-- Start Source excerpt --

Are there any passages or stories in the Bible that shock you, challenge you, or make you personally uncomfortable?

 

I’ll confess to you a couple of mine. Jesus commands us as his followers, by his words AND example, to love and pray for our enemies. My ancestral Scots clan motto translates to “Never forget,” and that can all too easily lead to bearing grudges and being reluctant to forgive. No surprise that loving and praying for those who have opposed me or wronged me in my daily life is downright challenging, and I know I am not the only one. There are plenty of us who profess to follow Christ who nonetheless ask God to SMITE our enemies, or let us do it ourselves, rather than loving them, praying for them, and when it is possible, forgiving them.

 

On a related note, the part of the Lord’s Prayer that I find most alarming—yes, alarming-- is this: “Forgive us our sins, as we forgive those who sin against us.” If that “as” there at the hinge actually means “only as much as,” then, boy, am I in trouble, as I just confessed to you. So, I continually wrestle with this challenge that so counters my own preferences and inclinations.

 

One thing we learn, if we dedicate ourselves to deep study of scripture, is that there are probably several things that Jesus says that is meant to challenge and even shock us, no matter who we are. And that is made crystal clear this week, with Jesus talking baldly about eating his flesh and drinking his blood. On its face, this is not just challenging, but shocking and even offensive, at the time Jesus said it all the way to now, if we really think about it.

 

Hopefully, by now you have noticed that one of the questions I always ask about each week’s lectionary readings is, “What is the theme that ties all these readings together?” From the first two readings, it is obvious the topic is wisdom. In the reading from the first Book of Kings, in a dream Solomon asks God for wisdom, rather than power, wealth or glory. The last verse of our Psalm, clunkily translated in English by using a word whose meaning has changed over the centuries, reminds us that awe before God is the beginning of wisdom. Paul tells the Ephesians how to live wisely as followers of Christ. Thus, true wisdom is tied to acknowledging that God is the ultimate source of wisdom.

 

Then we come to our gospel passage, and it may appear that the gospel is disconnected from our wisdom theme.

 

I want to suggest that wisdom is still a topic in our gospel passage, but as an undercurrent. Jesus bluntly confronts those considered wise, which means that they should be experts about God, and says things that upend their understanding of wisdom completely. He uses blunt language of “flesh” and “blood”—and they get repulsed because those words at the very least seem to contradict kosher laws against the consumption of blood.

 

Throughout the Torah, and actually in many cultures, the blood was believed to hold the “life force” of a creature and was therefore only to be offered to God by sprinkling it on the altar, since God gives life to all things. So, to their minds, Jesus’s specific words are not simply talking foolishness, but blasphemy and scandal. But Jesus is reminding us that God’s wisdom often does not conform to human reasoning and impulses.

 

This passage has been shocking, if one focuses on the actual words, for millennia. Even the great Martin Luther, proponent of scripture only as our primary theological guide, rejected the plain meaning of this passage, as it suggested that the doctrine of transubstantiation in the Catholic Church. But I don’t think Jesus is talking about chemistry. He is using a powerful metaphor to remind us that God’s wisdom is NOT human wisdom. God acts by God’s rules, not human ones.

-- End Source excerpt --
-- Start Supplied records --

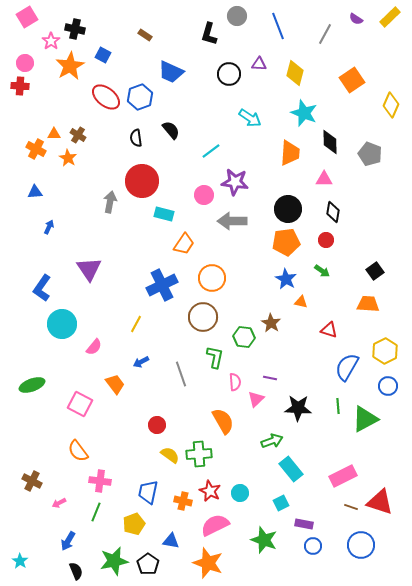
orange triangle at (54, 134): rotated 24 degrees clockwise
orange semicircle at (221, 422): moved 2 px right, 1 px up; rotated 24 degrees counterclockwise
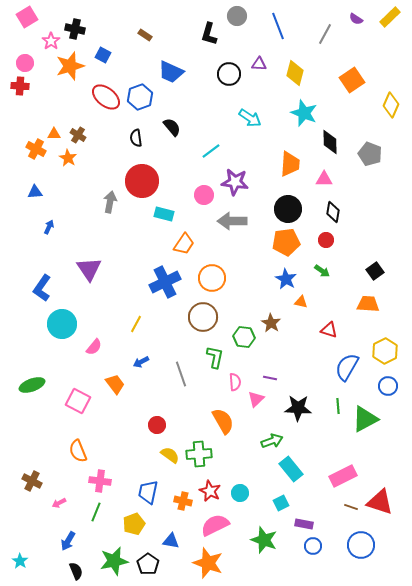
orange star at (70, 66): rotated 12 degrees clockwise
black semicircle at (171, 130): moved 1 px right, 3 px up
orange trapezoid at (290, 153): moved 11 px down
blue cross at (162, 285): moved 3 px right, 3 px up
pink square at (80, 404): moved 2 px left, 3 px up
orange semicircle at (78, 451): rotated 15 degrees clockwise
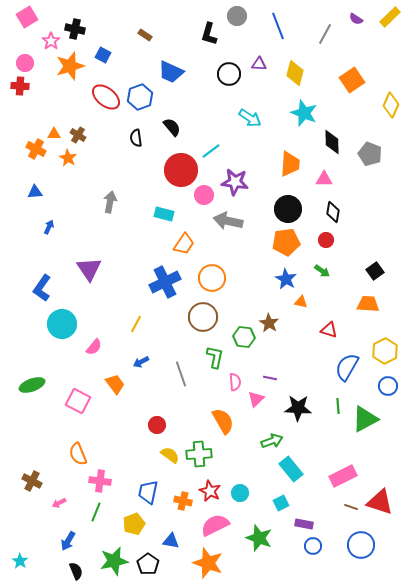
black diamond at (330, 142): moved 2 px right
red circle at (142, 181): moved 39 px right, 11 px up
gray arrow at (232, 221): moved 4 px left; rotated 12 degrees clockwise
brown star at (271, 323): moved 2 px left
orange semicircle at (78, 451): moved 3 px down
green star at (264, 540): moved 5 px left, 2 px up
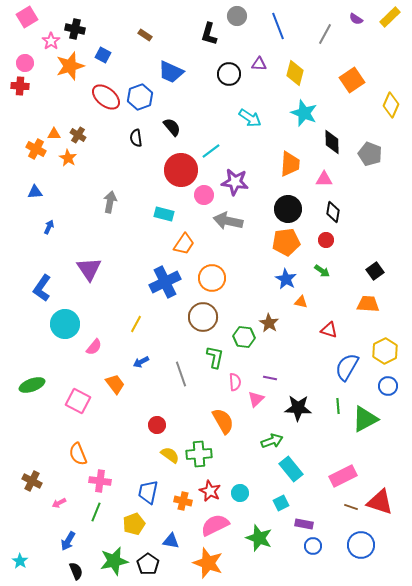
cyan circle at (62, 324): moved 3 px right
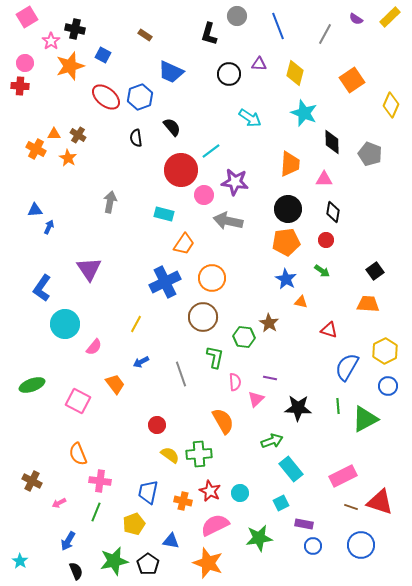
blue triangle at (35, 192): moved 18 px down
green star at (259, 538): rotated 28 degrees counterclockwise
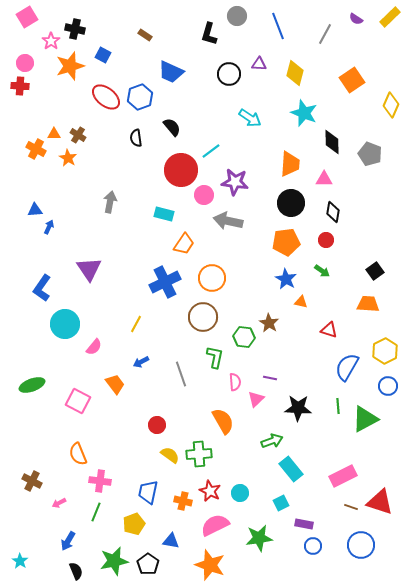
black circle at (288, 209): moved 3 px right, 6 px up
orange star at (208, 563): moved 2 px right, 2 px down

-- End Supplied records --

> _Exercise requirements_: According to the sermon excerpt, what does the writer's ancestral Scots clan motto translate to?

> _Result_: "Never forget."